The "Mercury years" of Spirit were not their early, formative years which were spent with CBS/Columbia. By 1975, the band had effectively ceased to exist. Randy California and Ed Cassidy however decided to give it another go. They resurrected the band name and self funded their comeback album "Spirit of '76", intended as part of the American bicentennial celebrations. Mercury Records picked up the band and further albums were recorded and released over the next couple of years.

This compilation is a fine document of those later years. It contains "Spirit of '76" virtually in its entirety, with only the brief "Jack Bond part 2" and "Star spangled banner" missing. The following "Son of spirit" is also pretty much complete, with only " Don't Go Away" being omitted. "Farther along", is included in full bar the brief closing reworking of "Nature's Way" while "Future games" from 1977 is radically curtailed to just four (of 22) tracks.

"Spirit of '76" is a pleasantly understated affair, the tracks from the original double LP set occupying an entire CD disc here. The sequence of the songs has been altered by Randy himself, presumably to offer what he considered a more satisfying order without the need to take the balancing of LP side lengths into account.

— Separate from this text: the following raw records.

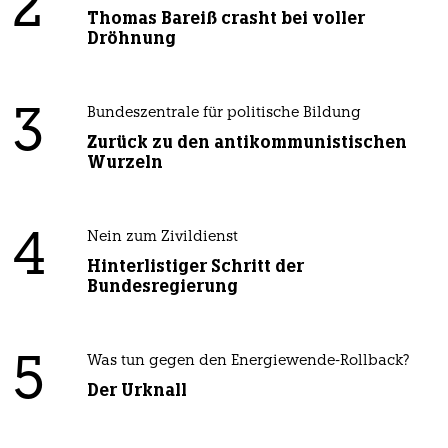
2
Thomas Bareiß crasht bei voller
Dröhnung
3
Bundeszentrale für politische Bildung
Zurück zu den antikommunistischen
Wurzeln
4
Nein zum Zivildienst
Hinterlistiger Schritt der
Bundesregierung
5
Was tun gegen den Energiewende-Rollback?
Der Urknall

"Son of spirit" followed very rapidly after "Spirit of '76", both being released in the same year. A number of the tracks on the album are over-spills from its predecessor, while a couple of others date from the early 1970's. The album continues in the vein of "Son of spirit", adopting an even more pop orientated style at times. There are a couple high spots though, including the delightful "Maybe you'll find" and the atmospheric "Holy man".

"Farther along" saw the original line up all but reunited, with only Jay Ferguson missing. Even he would play at some of the band's gigs on the subsequent tour. The album offers a fine diversity of styles from the Simon and Garfunkel like "Don't lock up your door" to the heavy, distorted lead guitar of "Colossus". Given the miserly 32 minute running time of the album, this compilation represents a better value way of obtaining it.

The fourth reunion album "Future games" Is the main loser here, with just four of its 22 tracks being used here. The more experimental nature of the music meant that it was somewhat different to the three albums which proceeded it, with tracks such as "Detroit city" being noticeably different, but not necessarily better.

There is one rarity on the album, a song called "Green back dollar". The song is not contemporary with the other recordings here, being from the 1980's. The lyrics reflect the changing times, asking the children of the 60's to remember their former ideals and to implement them in an 80's context. It is not a particularly memorable affair, being fairly standard hand-clapping pop rock, but it is an interesting addition.

In all, an excellent way to obtain Spirit's first three albums for Mercury Records , pretty much in their entirety. These albums may not represent the band's finest, or indeed most prog years, but there are still many fine songs to be heard and enjoyed.